(SOURCE PASSAGE Opens)

5. A Frank Lloyd Wright home in Phoenix incites preservation battle

A Phoenix home marked for demolition became the site of a protracted preservation debate this summer when it was identified as a 1952 Frank Lloyd Wright —and a truly inventive one at that, “[u]nlike 80 percent of the houses Wright designed after World War II,” according to one historian. After the first wrecking ball was parried, an anonymous buyer stepped up to purchase the property in early November, offering to both preserve the house and pay the developers the demanded listing price. Days later, the munificent buyer backed out, and an already prolix saga dragged on. Bristled by the media attention, the development-minded owners of the David and Gladys Wright House informed New York Times reporters that they refused to swallow losses and “carry the cross for Frank Lloyd Wright," but luckily, they won't have to: After half a year, a buyer has finally closed the deal to purchase the house, restore it, and use it for educational purposes.

6. The Barclays Center opens in Brooklyn

Even before breaking ground, the SHoP Architects-designed (and Jay-Z-endorsed) stadium for the Brooklyn Nets ruffled more than a few feathers when developers muscled their way onto the downtown Brooklyn site and inspired a muckraking full-length documentary. When construction was completed this year, many considered its otherworldly, weathered-steel facade an abomination. The stadium presented a particular challenge for architecture critics, who struggled to ignore the welter of tendentious comments and evaluate the building as isolated entity, dramatic urban intervention, and controversial political gesture, all at once.

(SOURCE PASSAGE Closes)
(DATASET RECORDS Opens)

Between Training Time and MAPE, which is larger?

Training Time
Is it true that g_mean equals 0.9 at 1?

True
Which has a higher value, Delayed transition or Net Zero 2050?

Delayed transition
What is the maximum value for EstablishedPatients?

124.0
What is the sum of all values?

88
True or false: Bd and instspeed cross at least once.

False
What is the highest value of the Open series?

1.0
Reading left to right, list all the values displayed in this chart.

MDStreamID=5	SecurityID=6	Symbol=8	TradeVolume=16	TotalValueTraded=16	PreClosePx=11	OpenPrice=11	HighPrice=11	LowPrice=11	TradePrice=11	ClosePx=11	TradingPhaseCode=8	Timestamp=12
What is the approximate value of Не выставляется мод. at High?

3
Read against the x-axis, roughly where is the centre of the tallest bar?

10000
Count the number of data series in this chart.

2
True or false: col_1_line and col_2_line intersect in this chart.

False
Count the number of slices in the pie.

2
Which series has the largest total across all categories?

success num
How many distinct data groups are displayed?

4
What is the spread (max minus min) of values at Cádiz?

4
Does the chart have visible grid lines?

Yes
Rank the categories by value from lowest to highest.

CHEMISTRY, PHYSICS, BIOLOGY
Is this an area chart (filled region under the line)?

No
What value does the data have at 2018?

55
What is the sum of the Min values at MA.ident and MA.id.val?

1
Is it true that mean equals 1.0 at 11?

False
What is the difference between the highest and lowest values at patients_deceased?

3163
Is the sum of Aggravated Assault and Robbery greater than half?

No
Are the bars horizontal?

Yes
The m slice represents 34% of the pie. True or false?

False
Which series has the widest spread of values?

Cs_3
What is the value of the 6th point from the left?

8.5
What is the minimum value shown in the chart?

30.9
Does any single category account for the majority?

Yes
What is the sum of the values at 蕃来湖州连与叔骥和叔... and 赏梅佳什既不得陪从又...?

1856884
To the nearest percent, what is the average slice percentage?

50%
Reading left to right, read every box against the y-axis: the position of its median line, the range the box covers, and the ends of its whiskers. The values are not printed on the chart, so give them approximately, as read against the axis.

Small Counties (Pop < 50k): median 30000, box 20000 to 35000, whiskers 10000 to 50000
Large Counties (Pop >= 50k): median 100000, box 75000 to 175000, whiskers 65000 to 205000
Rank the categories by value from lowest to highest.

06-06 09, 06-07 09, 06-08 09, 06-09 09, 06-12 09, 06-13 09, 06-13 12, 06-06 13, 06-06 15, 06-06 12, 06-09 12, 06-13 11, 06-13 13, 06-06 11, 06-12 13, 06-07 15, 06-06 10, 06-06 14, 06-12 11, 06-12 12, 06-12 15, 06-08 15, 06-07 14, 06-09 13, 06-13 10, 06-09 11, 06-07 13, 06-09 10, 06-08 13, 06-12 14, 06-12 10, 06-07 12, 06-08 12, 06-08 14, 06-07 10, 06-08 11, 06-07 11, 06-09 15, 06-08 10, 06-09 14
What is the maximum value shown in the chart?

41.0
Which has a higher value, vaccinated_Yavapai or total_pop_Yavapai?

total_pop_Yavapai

(DATASET RECORDS Closes)

• [PROMPT 1]
Answer from the source passage:
(a) In what year was the Phoenix house built?
(b) Which firm designed the Barclays Center?
(c) What material covers the Barclays Center's facade?
• [PROMPT 2]
Return the part of the source passage that opens with the words containing "Even before breaking" and closes with "all at once.".
The data come from a different source than the source passage.

• [TASK RESULT 1]
(a) 1952
(b) SHoP Architects
(c) Weathered steel

• [TASK RESULT 2]
Even before breaking ground, the SHoP Architects-designed (and Jay-Z-endorsed) stadium for the Brooklyn Nets ruffled more than a few feathers when developers muscled their way onto the downtown Brooklyn site and inspired a muckraking full-length documentary. When construction was completed this year, many considered its otherworldly, weathered-steel facade an abomination. The stadium presented a particular challenge for architecture critics, who struggled to ignore the welter of tendentious comments and evaluate the building as isolated entity, dramatic urban intervention, and controversial political gesture, all at once.